Stored data:
▼
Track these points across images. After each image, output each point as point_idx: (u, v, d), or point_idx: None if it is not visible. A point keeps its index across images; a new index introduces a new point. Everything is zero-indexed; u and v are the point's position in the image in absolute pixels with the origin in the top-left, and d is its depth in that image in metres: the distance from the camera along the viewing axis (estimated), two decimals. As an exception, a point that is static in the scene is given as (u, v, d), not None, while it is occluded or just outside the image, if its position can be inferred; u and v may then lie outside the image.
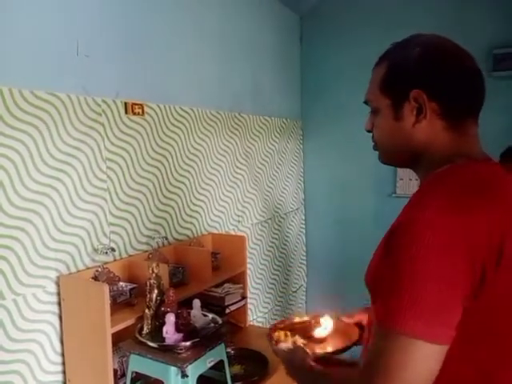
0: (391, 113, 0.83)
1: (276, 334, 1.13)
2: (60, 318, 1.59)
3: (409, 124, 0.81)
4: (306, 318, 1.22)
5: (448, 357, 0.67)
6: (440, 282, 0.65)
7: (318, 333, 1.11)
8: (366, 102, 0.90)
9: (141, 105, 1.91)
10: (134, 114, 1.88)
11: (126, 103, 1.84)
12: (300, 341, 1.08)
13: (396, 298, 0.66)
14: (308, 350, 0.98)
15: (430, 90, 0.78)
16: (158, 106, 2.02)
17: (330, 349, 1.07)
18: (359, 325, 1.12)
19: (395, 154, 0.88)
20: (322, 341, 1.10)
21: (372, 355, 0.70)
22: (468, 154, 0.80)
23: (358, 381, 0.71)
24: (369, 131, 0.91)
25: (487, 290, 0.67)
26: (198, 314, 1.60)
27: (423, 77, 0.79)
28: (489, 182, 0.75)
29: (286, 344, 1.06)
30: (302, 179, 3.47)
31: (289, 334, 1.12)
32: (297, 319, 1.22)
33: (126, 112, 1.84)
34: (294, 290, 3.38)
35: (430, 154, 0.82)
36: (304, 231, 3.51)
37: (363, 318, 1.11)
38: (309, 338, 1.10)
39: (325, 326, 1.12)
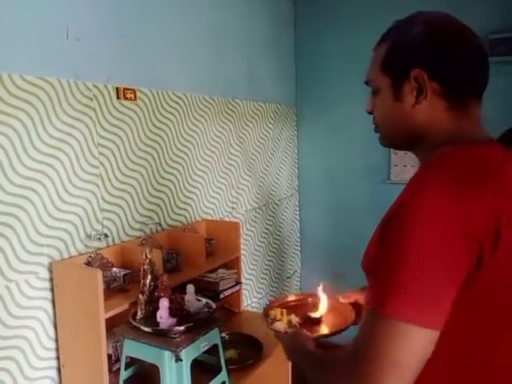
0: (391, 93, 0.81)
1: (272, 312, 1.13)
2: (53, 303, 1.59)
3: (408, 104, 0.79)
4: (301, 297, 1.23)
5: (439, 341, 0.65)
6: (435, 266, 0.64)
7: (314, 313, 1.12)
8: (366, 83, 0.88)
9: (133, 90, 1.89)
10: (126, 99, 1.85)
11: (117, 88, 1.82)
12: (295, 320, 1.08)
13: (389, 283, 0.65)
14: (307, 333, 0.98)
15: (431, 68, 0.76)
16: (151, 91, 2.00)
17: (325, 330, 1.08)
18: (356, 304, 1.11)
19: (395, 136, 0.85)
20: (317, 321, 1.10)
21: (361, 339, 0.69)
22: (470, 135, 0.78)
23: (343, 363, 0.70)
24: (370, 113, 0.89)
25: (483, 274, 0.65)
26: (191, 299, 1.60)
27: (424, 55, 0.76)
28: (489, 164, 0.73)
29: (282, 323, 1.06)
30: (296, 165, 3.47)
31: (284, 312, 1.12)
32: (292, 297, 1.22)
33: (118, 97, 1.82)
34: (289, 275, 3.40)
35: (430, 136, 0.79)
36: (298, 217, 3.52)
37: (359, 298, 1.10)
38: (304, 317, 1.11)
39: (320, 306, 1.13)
▲
What to work on >> Will you restate every entry word for word and omit the images?

Exercise response >>
Track these points across images. After each image, output each point as point_idx: (u, v, d), or point_idx: None if it is not visible. A point keeps its index across images; a new index introduces a new point. Everything is zero-indexed; u and v are the point's position in the image in absolute pixels with the origin in the top-left, and d is its depth in that image in metres: the distance from the camera along the viewing axis (estimated), two decimals. As an exception, a point that is static in the scene is given as (u, v, d), not None, while it is occluded or just outside the image, if its position can be inferred; u and v may then lie outside the image.
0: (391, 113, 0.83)
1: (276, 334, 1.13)
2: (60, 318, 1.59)
3: (409, 124, 0.81)
4: (306, 318, 1.22)
5: (448, 357, 0.67)
6: (440, 282, 0.65)
7: (318, 333, 1.11)
8: (366, 102, 0.90)
9: (141, 105, 1.91)
10: (134, 114, 1.88)
11: (126, 103, 1.84)
12: (300, 341, 1.08)
13: (396, 298, 0.66)
14: (308, 350, 0.98)
15: (430, 90, 0.78)
16: (158, 106, 2.02)
17: (330, 349, 1.07)
18: (359, 325, 1.12)
19: (395, 154, 0.88)
20: (322, 341, 1.10)
21: (372, 355, 0.70)
22: (468, 154, 0.80)
23: (358, 381, 0.71)
24: (369, 131, 0.91)
25: (487, 290, 0.67)
26: (198, 314, 1.60)
27: (423, 77, 0.79)
28: (489, 182, 0.75)
29: (286, 344, 1.06)
30: (302, 179, 3.47)
31: (289, 334, 1.12)
32: (297, 319, 1.22)
33: (126, 112, 1.84)
34: (294, 290, 3.38)
35: (430, 154, 0.82)
36: (304, 231, 3.51)
37: (363, 318, 1.11)
38: (309, 338, 1.10)
39: (325, 326, 1.12)
0: (391, 93, 0.81)
1: (272, 312, 1.13)
2: (53, 303, 1.59)
3: (408, 104, 0.79)
4: (301, 297, 1.23)
5: (439, 341, 0.65)
6: (435, 266, 0.64)
7: (314, 313, 1.12)
8: (366, 83, 0.88)
9: (133, 90, 1.89)
10: (126, 99, 1.85)
11: (117, 88, 1.82)
12: (295, 320, 1.08)
13: (389, 283, 0.65)
14: (307, 333, 0.98)
15: (431, 68, 0.76)
16: (151, 91, 2.00)
17: (325, 330, 1.08)
18: (356, 304, 1.11)
19: (395, 136, 0.85)
20: (317, 321, 1.10)
21: (361, 339, 0.69)
22: (470, 135, 0.78)
23: (343, 363, 0.70)
24: (370, 113, 0.89)
25: (483, 274, 0.65)
26: (191, 299, 1.60)
27: (424, 55, 0.76)
28: (489, 164, 0.73)
29: (282, 323, 1.06)
30: (296, 165, 3.47)
31: (284, 312, 1.12)
32: (292, 297, 1.22)
33: (118, 97, 1.82)
34: (289, 275, 3.40)
35: (430, 136, 0.79)
36: (298, 217, 3.52)
37: (359, 298, 1.10)
38: (304, 317, 1.11)
39: (320, 306, 1.13)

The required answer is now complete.